“What distinguished Rubens and made his pictures so thrilling for his early viewers, was his ability to re-interpret important models he encountered both on the Italian peninsula and in the Low Countries through his own developing sense for vibrant, naturalistic color and his virtuoso brushwork,” says Kirk Nickel, assistant curator of European painting at the Fine Arts Museums of San Francisco. “His inclination to work quickly and at a large scale was essential for Rubens’s success in repopulating the city's churches with religious images, even while he painted startling episodes of ancient valor, obscure Greco-Roman mythologies, and unsettling moments of biblical history for private collectors.”
Early Rubens is anchored in The Tribute Money (ca. 1610 –1615), a treasured Flemish Baroque masterpiece from the collection of the Fine Arts Museums of San Francisco, and the recently rediscovered The Massacre of the Innocents (ca. 1611–1612), a centerpiece of the Art Gallery of Ontario’s collection.

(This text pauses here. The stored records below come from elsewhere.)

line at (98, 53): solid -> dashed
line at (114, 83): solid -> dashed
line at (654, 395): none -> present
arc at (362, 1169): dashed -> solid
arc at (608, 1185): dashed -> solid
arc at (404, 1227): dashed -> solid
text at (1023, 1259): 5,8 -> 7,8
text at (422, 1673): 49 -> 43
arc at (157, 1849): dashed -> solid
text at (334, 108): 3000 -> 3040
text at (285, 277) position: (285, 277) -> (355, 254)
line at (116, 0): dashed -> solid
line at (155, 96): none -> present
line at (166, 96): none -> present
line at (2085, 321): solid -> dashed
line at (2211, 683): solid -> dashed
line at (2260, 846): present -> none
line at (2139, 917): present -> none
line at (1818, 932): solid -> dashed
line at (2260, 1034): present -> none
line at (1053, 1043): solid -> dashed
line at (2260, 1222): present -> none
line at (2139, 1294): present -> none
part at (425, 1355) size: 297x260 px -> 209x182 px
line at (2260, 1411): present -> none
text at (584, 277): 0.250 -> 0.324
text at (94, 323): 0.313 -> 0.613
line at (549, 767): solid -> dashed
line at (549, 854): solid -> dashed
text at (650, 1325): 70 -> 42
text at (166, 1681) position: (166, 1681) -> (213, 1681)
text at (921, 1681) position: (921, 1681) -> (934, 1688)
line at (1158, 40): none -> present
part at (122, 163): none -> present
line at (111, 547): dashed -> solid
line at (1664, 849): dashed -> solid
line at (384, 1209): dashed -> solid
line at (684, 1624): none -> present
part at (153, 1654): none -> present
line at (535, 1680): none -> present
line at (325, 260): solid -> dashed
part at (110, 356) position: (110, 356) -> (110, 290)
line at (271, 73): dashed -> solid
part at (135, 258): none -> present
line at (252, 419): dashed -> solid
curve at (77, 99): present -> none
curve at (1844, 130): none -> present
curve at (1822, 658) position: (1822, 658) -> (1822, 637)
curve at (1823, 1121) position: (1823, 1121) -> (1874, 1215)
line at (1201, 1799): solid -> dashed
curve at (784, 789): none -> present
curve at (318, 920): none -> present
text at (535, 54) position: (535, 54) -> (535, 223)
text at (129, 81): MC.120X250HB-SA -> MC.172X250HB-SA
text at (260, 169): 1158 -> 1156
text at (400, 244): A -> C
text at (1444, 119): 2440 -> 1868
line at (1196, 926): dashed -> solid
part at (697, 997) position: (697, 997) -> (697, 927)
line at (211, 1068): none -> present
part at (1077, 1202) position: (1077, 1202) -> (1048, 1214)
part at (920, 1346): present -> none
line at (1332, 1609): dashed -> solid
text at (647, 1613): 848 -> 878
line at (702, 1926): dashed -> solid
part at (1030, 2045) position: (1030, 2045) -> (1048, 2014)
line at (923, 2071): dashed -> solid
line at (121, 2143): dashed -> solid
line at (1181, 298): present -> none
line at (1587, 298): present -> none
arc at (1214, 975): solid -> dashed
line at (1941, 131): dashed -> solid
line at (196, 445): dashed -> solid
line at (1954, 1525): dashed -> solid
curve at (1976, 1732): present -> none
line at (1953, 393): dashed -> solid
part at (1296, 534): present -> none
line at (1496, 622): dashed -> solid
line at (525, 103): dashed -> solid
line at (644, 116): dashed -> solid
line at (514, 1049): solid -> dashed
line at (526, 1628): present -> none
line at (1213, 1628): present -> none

"Early Rubens is a story of a painter and his city, of how Rubens’s return to his chosen home at a particular moment in history sparked in Antwerp an artistic, intellectual and commercial revitalization,” says Sasha Suda, curator of European art at the Art Gallery of Ontario. “The Massacre of the Innocents not only highlights Rubens’s achievement as a painter, it provides powerful insight into the mindset of the citizens of Antwerp in 1610. I am excited for our visitors to see it in a new way, and to understand the incredibly important place it holds in Rubens’s development.”
Early Rubens is organized by Kirk Nickel, assistant curator of European paintings at the Fine Arts Museums of San Francisco and Sasha Suda, curator of European art and R. Fraser Elliott Chair of Prints and Drawings at the Art Gallery of Ontario, Toronto. The exhibition is on view at the Legion of Honor from April 6 through September 8, 2019, and then at the Art Gallery of Ontario from October 12, 2019, through January 5, 2020.